37.89.125    MENTAL HEALTH SERVICES PLAN, PROVIDER REIMBURSEMENT

(1) Reimbursement of enrolled providers for mental health services covered under the plan and provided to plan members is as provided in ARM 37.40.307, 37.85.212, and Title 37, chapters 86 and 88 for the same service or category of service under the Montana Medicaid Program, except as otherwise provided in this subchapter.

(a) For services covered under the plan, reimbursement under the plan is subject to the same requirements, restrictions, limitations, rates, fees and other provisions that would apply to the service if it were provided to a Medicaid person, except as otherwise provided in these rules.

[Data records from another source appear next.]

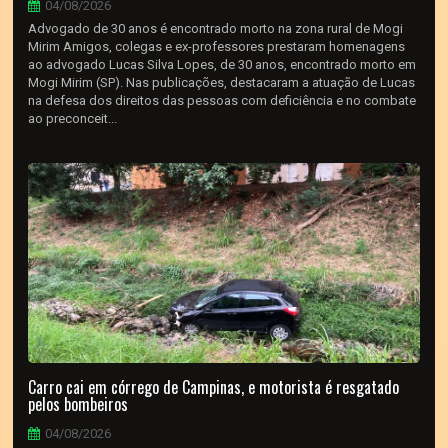
04/08/2026
Advogado de 30 anos é encontrado morto na zona rural de Mogi
Mirim Amigos, colegas e ex-professores prestaram homenagens
ao advogado Lucas Silva Lopes, de 30 anos, encontrado morto em
Mogi Mirim (SP). Nas publicações, destacaram a atuação de Lucas
na defesa dos direitos das pessoas com deficiência e no combate
ao preconceit...
Carro cai em córrego de Campinas, e motorista é resgatado
pelos bombeiros
04/08/2026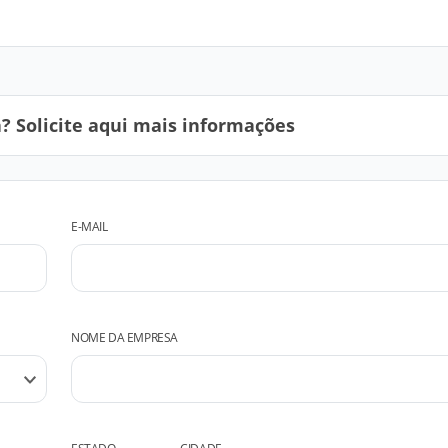
 Solicite aqui mais informações
E-MAIL
NOME DA EMPRESA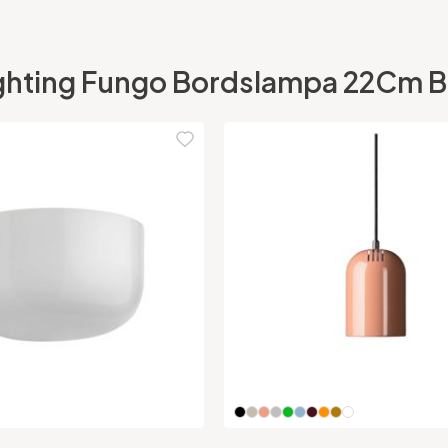
hting Fungo Bordslampa 22Cm Blå K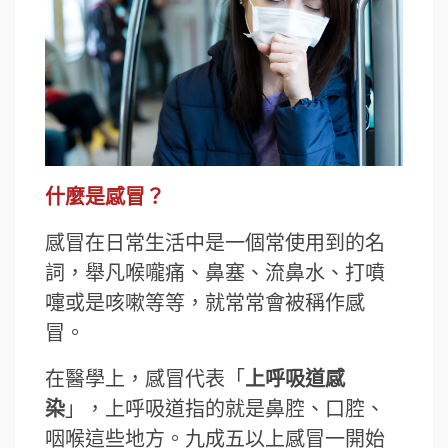
什麼是感冒？
感冒在日常生活中是一個常使用到的名
詞，舉凡喉嚨痛、鼻塞、流鼻水、打噴
嚏或是咳嗽等等，就常常會被稱作感
冒。
在醫學上，感冒代表「
上呼吸道感
染
」，上呼吸道指的就是鼻腔、口腔、
咽喉這些地方。九成五以上感冒一開始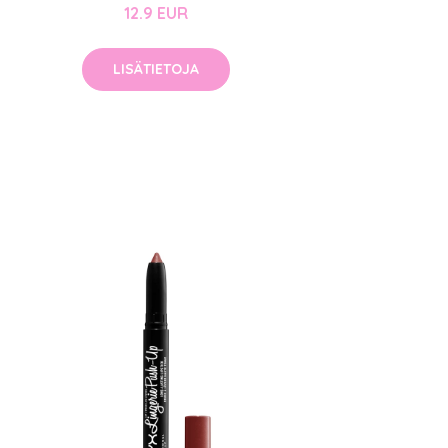
12.9 EUR
LISÄTIETOJA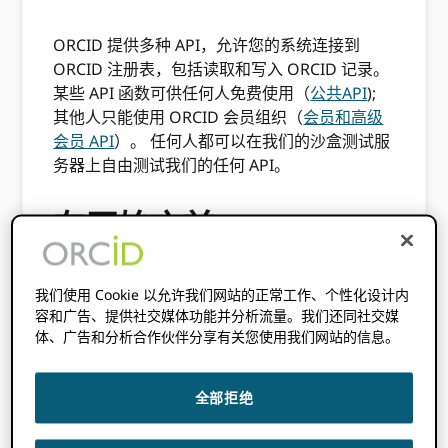
ORCID 提供多种 API，允许您的系统连接到
ORCID 注册表，包括读取和写入 ORCID 记录。
某些 API 函数可供任何人免费使用（
公共API
);
其他人只能使用 ORCID 会员组织（
会员和高级
会员 API
）。 任何人都可以在我们的沙盒测试服
务器上自由测试我们的任何 API。
在开始之前
当您开始进行集成规划时，您应该考虑：
我们使用 Cookie 以允许我们网站的正常工作、个性化设计内
容和广告、提供社交媒体功能并分析流量。我们还同社交媒
你想用 ORCID API——请访问我们的
工作
体、广告和分析合作伙伴分享有关您使用我们网站的信息。
流程
和
集成最佳实践
。 如果你是一个
ORCID 成员组织您可以联系我们或您的财
团领导寻求帮助！。
全部拒绝
您使用的系统是否已经支持 ORCID。如果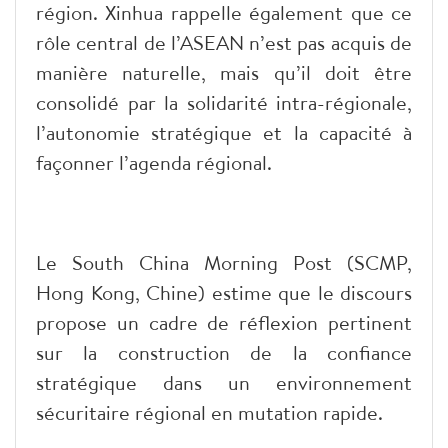
région. Xinhua rappelle également que ce
rôle central de l’ASEAN n’est pas acquis de
manière naturelle, mais qu’il doit être
consolidé par la solidarité intra-régionale,
l’autonomie stratégique et la capacité à
façonner l’agenda régional.
Le South China Morning Post (SCMP,
Hong Kong, Chine) estime que le discours
propose un cadre de réflexion pertinent
sur la construction de la confiance
stratégique dans un environnement
sécuritaire régional en mutation rapide.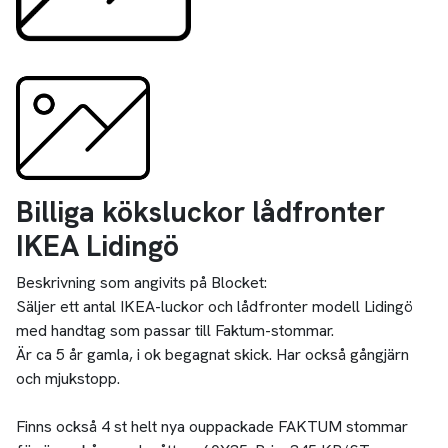
Billiga köksluckor lådfronter
IKEA Lidingö
Beskrivning som angivits på Blocket:
Säljer ett antal IKEA-luckor och lådfronter modell Lidingö
med handtag som passar till Faktum-stommar.
Är ca 5 år gamla, i ok begagnat skick. Har också gångjärn
och mjukstopp.
Finns också 4 st helt nya ouppackade FAKTUM stommar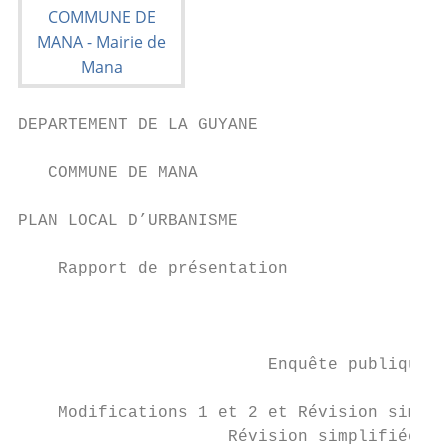
DEPARTEMENT DE LA GUYANE

   COMMUNE DE MANA

PLAN LOCAL D’URBANISME

    Rapport de présentation

                                           
                                           
                         Enquête publique d
                                           
    Modifications 1 et 2 et Révision simpli
                     Révision simplifiée 2 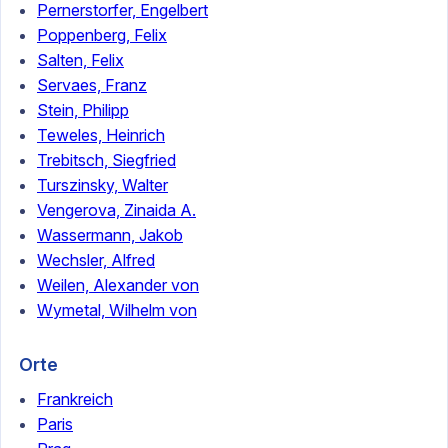
Pernerstorfer, Engelbert
Poppenberg, Felix
Salten, Felix
Servaes, Franz
Stein, Philipp
Teweles, Heinrich
Trebitsch, Siegfried
Turszinsky, Walter
Vengerova, Zinaida A.
Wassermann, Jakob
Wechsler, Alfred
Weilen, Alexander von
Wymetal, Wilhelm von
Orte
Frankreich
Paris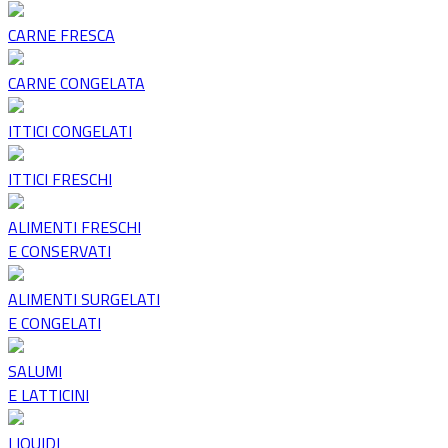
CARNE FRESCA
CARNE CONGELATA
ITTICI CONGELATI
ITTICI FRESCHI
ALIMENTI FRESCHI
E CONSERVATI
ALIMENTI SURGELATI
E CONGELATI
SALUMI
E LATTICINI
LIQUIDI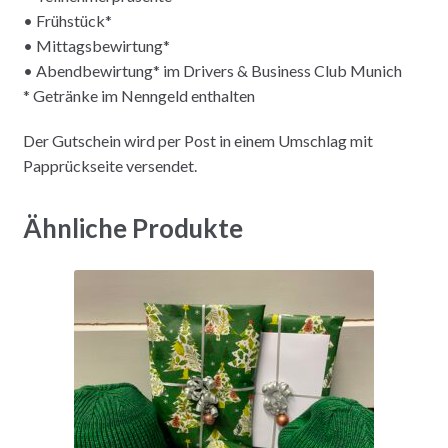
• Frühstück*
• Mittagsbewirtung*
• Abendbewirtung* im Drivers & Business Club Munich
* Getränke im Nenngeld enthalten
Der Gutschein wird per Post in einem Umschlag mit
Papprückseite versendet.
Ähnliche Produkte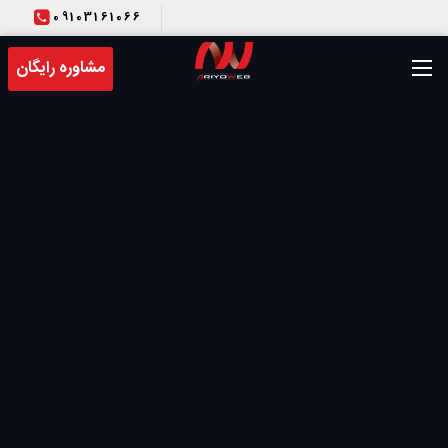
09103161066
T
مشاوره رایگان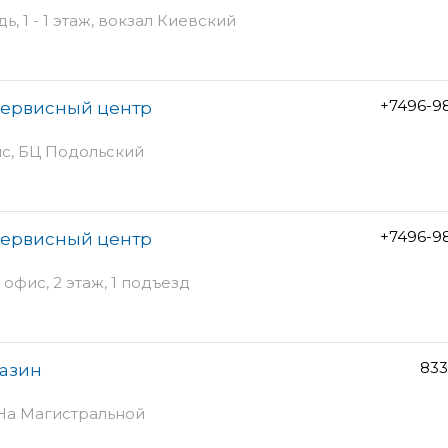
, 1 - 1 этаж, вокзал Киевский
+7496-9
сервисный центр
ис, БЦ Подольский
+7496-9
сервисный центр
 офис, 2 этаж, 1 подъезд
833
газин
 На Магистральной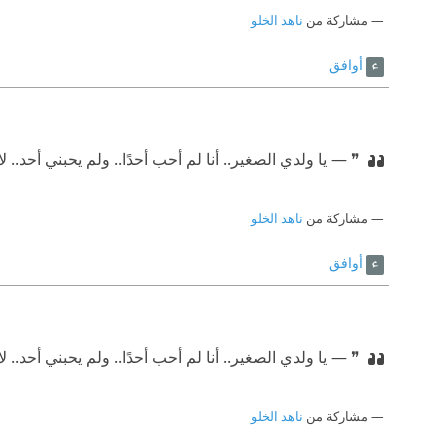
مشاركة من
ناهد الخلو
أوافق
❞ — يا ولدي الصغير.. أنا لم أحب أحدًا.. ولم يحبني أحد.. ل
مشاركة من
ناهد الخلو
أوافق
❞ — يا ولدي الصغير.. أنا لم أحب أحدًا.. ولم يحبني أحد.. ل
مشاركة من
ناهد الخلو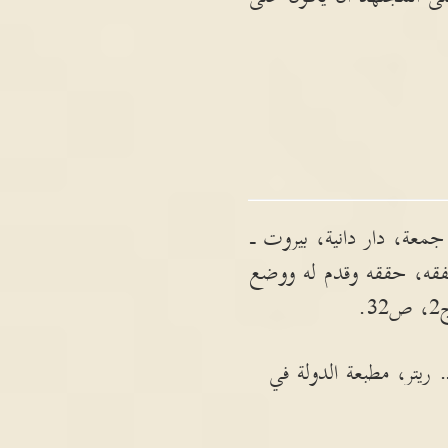
عة، دار دانية، بيروت ـ
ول الفقه، حققه وقدم له ووضع
يتر، مطبعة الدولة في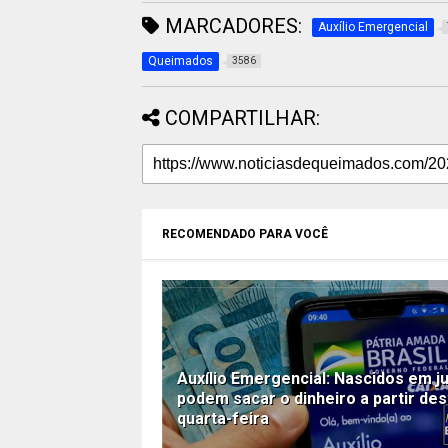
MARCADORES:
Auxílio Emergencial
Queimados
3586
COMPARTILHAR:
RECOMENDADO PARA VOCÊ
Auxílio Emergencial: Nascidos em j
podem sacar o dinheiro a partir des
quarta-feira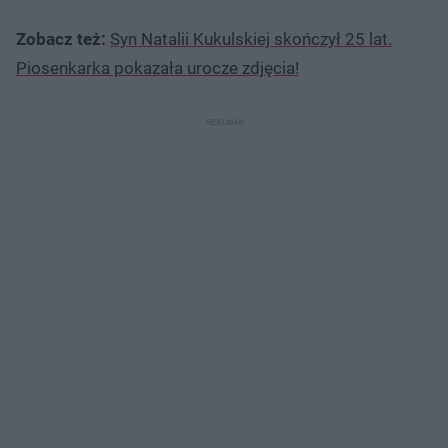
Zobacz też:
Syn Natalii Kukulskiej skończył 25 lat.
Piosenkarka pokazała urocze zdjęcia!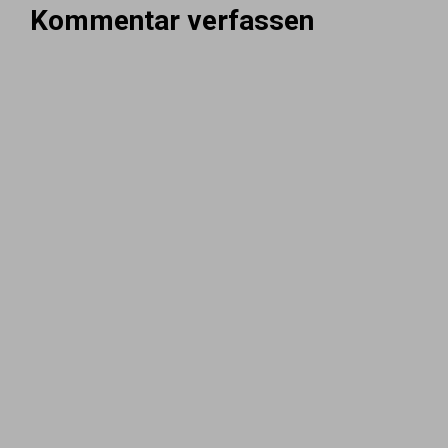
Kommentar verfassen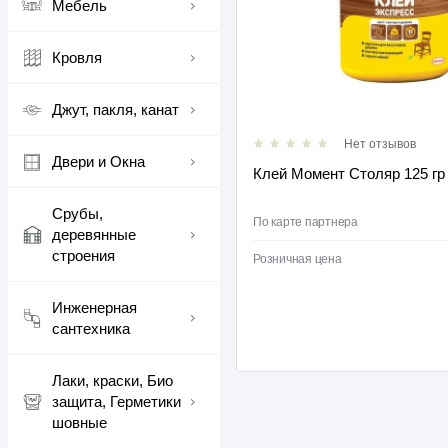
Мебель
Кровля
Джут, пакля, канат
Нет отзывов
Двери и Окна
Клей Момент Столяр 125 гр
Срубы,
По карте партнера
деревянные
строения
Розничная цена
Инженерная
сантехника
Лаки, краски, Био
защита, Герметики
шовные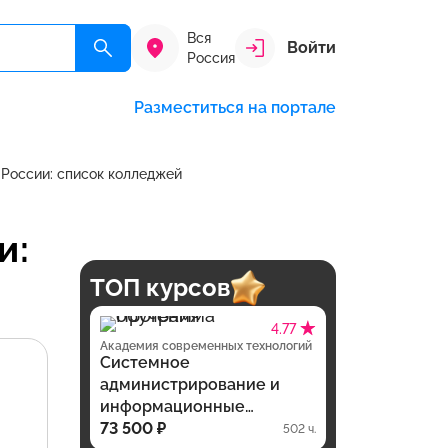
Вся
Войти
Россия
Разместиться на портале
 России: список колледжей
и:
ТОП курсов
4.77
Академия современных технологий
Системное
администрирование и
информационные
технологии, программа
73 500 ₽
502 ч.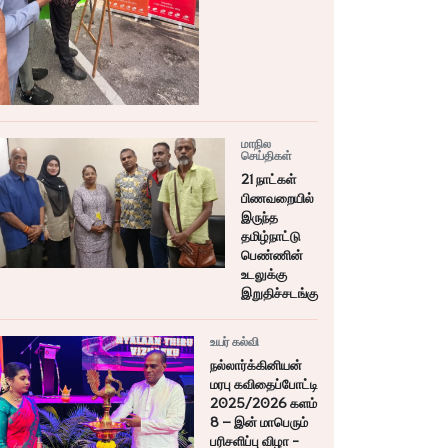
மாநில
செய்திகள்
21 நாட்கள்
பிணவறையில்
இருந்த
தமிழ்நாட்டு
பெண்ணின்
உடலுக்கு
இறுதிச்சடங்கு
உயர் கல்வி
நல்லார்க்கினியன்
மரபு கவிதைப்போட்டி
2025/2026 களம்
8 – இன் மாபெரும்
பரிசளிப்பு விழா -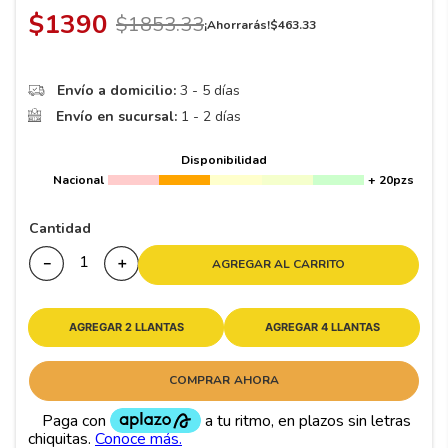
8
.
195 65 15
$
1390
$
1853
.
33
¡Ahorrarás!
$
463
.
33
9
.
195
10
175
.
Envío a domicilio:
3 - 5 días
Envío en sucursal:
1 - 2 días
Disponibilidad
Nacional
+ 20pzs
Cantidad
－
＋
AGREGAR AL CARRITO
AGREGAR 2 LLANTAS
AGREGAR 4 LLANTAS
COMPRAR AHORA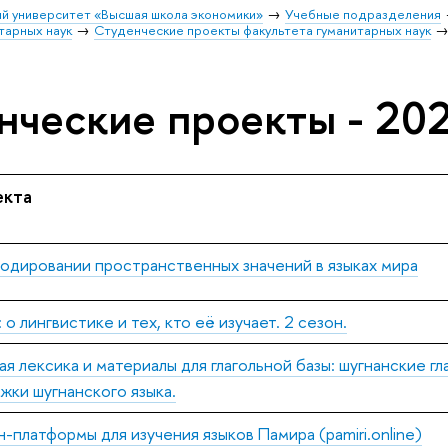
й университет «Высшая школа экономики»
Учебные подразделения
тарных наук
Студенческие проекты факультета гуманитарных наук
нческие проекты - 20
екта
одировании пространственных значений в языках мира
о лингвистике и тех, кто её изучает. 2 сезон.
ая лексика и материалы для глагольной базы: шугнанские г
ки шугнанского языка.
н-платформы для изучения языков Памира (pamiri.online)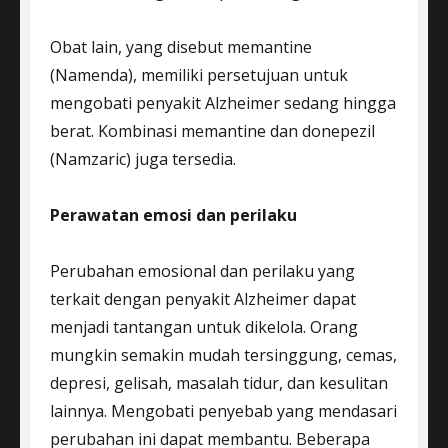
Obat lain, yang disebut memantine
(Namenda), memiliki persetujuan untuk
mengobati penyakit Alzheimer sedang hingga
berat. Kombinasi memantine dan donepezil
(Namzaric) juga tersedia.
Perawatan emosi dan perilaku
Perubahan emosional dan perilaku yang
terkait dengan penyakit Alzheimer dapat
menjadi tantangan untuk dikelola. Orang
mungkin semakin mudah tersinggung, cemas,
depresi, gelisah, masalah tidur, dan kesulitan
lainnya. Mengobati penyebab yang mendasari
perubahan ini dapat membantu. Beberapa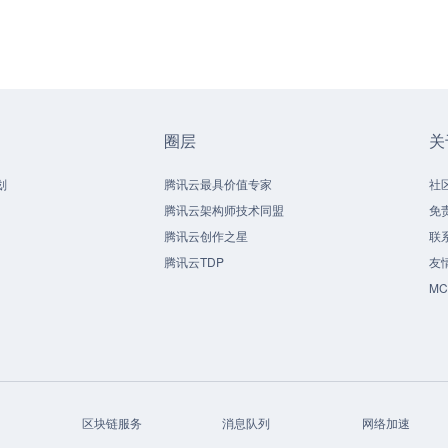
圈层
关
划
腾讯云最具价值专家
社
腾讯云架构师技术同盟
免
腾讯云创作之星
联
腾讯云TDP
友
M
区块链服务
消息队列
网络加速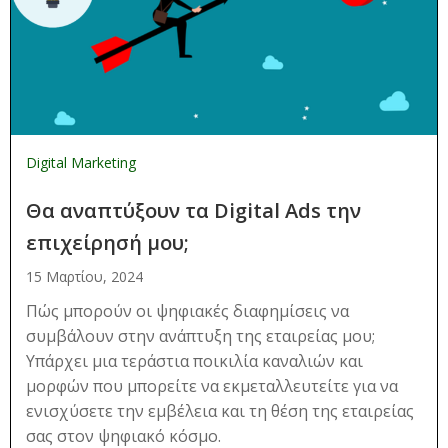
Digital Marketing
Θα αναπτύξουν τα Digital Ads την
επιχείρησή μου;
15 Μαρτίου, 2024
Πώς μπορούν οι ψηφιακές διαφημίσεις να
συμβάλουν στην ανάπτυξη της εταιρείας μου;
Υπάρχει μια τεράστια ποικιλία καναλιών και
μορφών που μπορείτε να εκμεταλλευτείτε για να
ενισχύσετε την εμβέλεια και τη θέση της εταιρείας
σας στον ψηφιακό κόσμο.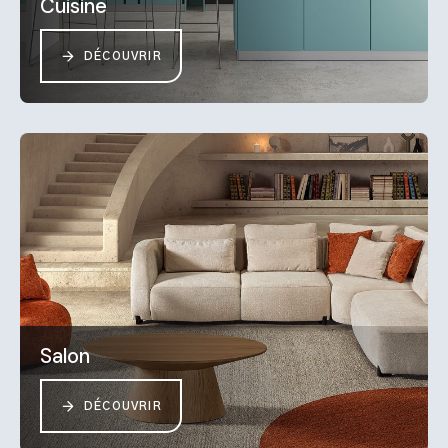
Cuisine
DÉCOUVRIR
Salon
DÉCOUVRIR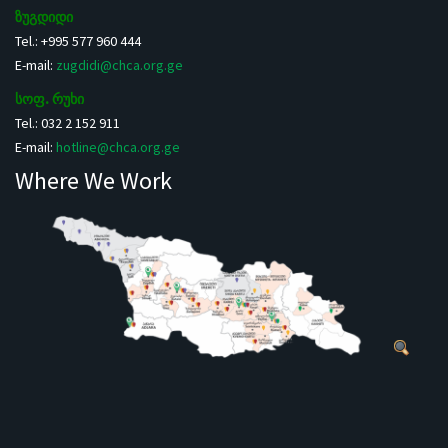
ზუგდიდი
Tel.: +995 577 960 444
E-mail:
zugdidi@chca.org.ge
სოფ. რუხი
Tel.: 032 2 152 911
E-mail:
hotline@chca.org.ge
Where We Work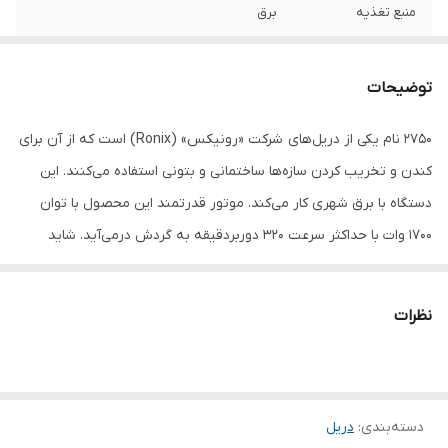
منبع تغذیه
برق
مشخصات سه نظام
پنج شیار SDS Max
توضیحات
سرعت حرکت آزاد
0-320
2750 نام یکی از دریل‌های شرکت «رونیکس» (Ronix) است که از آن برای
توان
1700 وات
کندن و تخریب کردن سازه‌ها ساختمانی و بتونی استفاده می‌کنند. این
اقلام همراه کالا
دسته , کیف , دفترچه‌ی راهنما
دستگاه با برق شهری کار می‌کند. موتور قدرتمند این محصول با توان
1700 وات با حداکثر سرعت 320 دوربردقیقه به گردش درمی‌آید. شاید
ابعاد
30x20x10 سانتی‌متر
ازنظر شما این سرعت کم باشد؛ اما به‌طورکلی سرعت گردش این نوع
دریل‌ها چندان بالا نیست و در عوض قدرت ضربه‌ای آن‌ها قابل‌توجه
نظرات
است. به کمک این محصول تنها می‌توانید برای سوراخ کردن یا تخریب
انواع سازه‌های ساختمانی اقدام کنید. مانند بسیاری از دریل‌های بتن کن،
سه‌نظام این مدل هم از نوع خودکار شیار‌دار (پنج شیار) است. دریل‌ها در
دسته‌بندی
:
دریل
گونه‌های مختلفی چون معمولی، چکشی، چکشی تخریبی، همزن و ...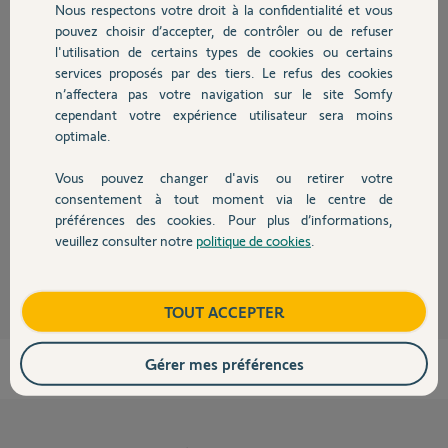
Nous respectons votre droit à la confidentialité et vous
Chauffage
pouvez choisir d’accepter, de contrôler ou de refuser
Bjr
l'utilisation de certains types de cookies ou certains
Il faudrait que le deuxième interrupteur soit repris impérativement sur le
services proposés par des tiers. Le refus des cookies
Autres produits
même circuit (même phase, même neutre).
n’affectera pas votre navigation sur le site Somfy
A mon sens, il serait plus judicieux de transformer la motorisation en
cependant votre expérience utilisateur sera moins
radio par l'adjonction d'un micromodule pour volet derrière le bouton
optimale.
existant.
Ainsi, votre bouton actuel continu à fonctionner normalement et vous
Vous pouvez changer d'avis ou retirer votre
pouvez placé un bouton radio (sans fil) là ou vous voulez.
Devis avec un pro
consentement à tout moment via le centre de
https://boutique.somfy.fr/micro-module-pour-volet-roulant...
préférences des cookies. Pour plus d’informations,
veuillez consulter notre
politique de cookies
.
Contact
Jean-Luc B.
il y a plus de 7 ans
Boutique
TOUT ACCEPTER
Gérer mes préférences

However, if a service is not covered under the plan, the fact that the service is or would be covered by Medicaid if provided to a Medicaid person, does not entitle the provider, member, or any other person or entity to coverage or reimbursement of the service under the plan.

(i) For purposes of applying Medicaid rules to plan services, a person eligible for the plan under ARM 37.89.106 need not be Medicaid eligible.

(2) Provider claims for mental health services provided by the following provider types to members under the plan must be submitted to the department's Medicaid Management Information System (MMIS) contractor according to requirements set forth in ARM 37.85.406. Payments will be made to the provider through the department's Medicaid MMIS contractor:

(a) psychiatrists;

(b) physicians;

(c) mid-level practitioners;

(d) outpatient pharmacies;

(e) labs; and

(f) rural health clinics and federally qualified health clinics.

(3) Licensed mental health centers contracted with the department for mental health center services to adults enrolled in the plan will be reimbursed according to the provisions of their contract.

(4) Providers must accept the amounts payable under this rule as payment in full for services provided to members. For purposes of this rule, the requirements of ARM 37.85.406 regarding payment in full apply to the provider, except as provided in this subchapter.

(a) Providers may bill a member who fails to show up for a scheduled service if such billing is consistent with a written policy maintained and posted by the provider, if the member has been informed of the policy in writing and if the policy applies equally to private pay patients and members.

(5) The provisions of ARM 37.85.407 apply with respect to third party resources and seeking payment from these sources.

(6) The provider reimbursement rate for services under the Mental Health Services Plan is stated in the department's fee schedule as provided in ARM 37.85.104. These fees are calculated based on:

(a) the biennial legislative appropriation; and

(b) the estimated demand for covered demand for covered services during the biennium.

History: 53-2-201, 53-6-113, 53-21-703, MCA; IMP, 53-1-601, 53-2-201, 53-6-101, 53-6-116, 53-6-701, 53-6-705, 53-21-202, 53-21-702, MCA; NEW, 1997 MAR p. 548, Eff. 3/25/97; AMD, 1999 MAR p. 355, Eff. 3/1/99; AMD, 1999 MAR p. 1301, Eff. 7/1/99; TRANS & AMD, from SRS, 2001 MAR p. 27, Eff. 1/12/01; AMD, 2002 MAR p. 3423, Eff. 12/13/02; AMD, 2011 MAR p. 322, Eff. 3/11/11; AMD, 2011 MAR p. 1394, Eff. 7/29/11; AMD, 2013 MAR p. 1111, Eff. 7/1/13.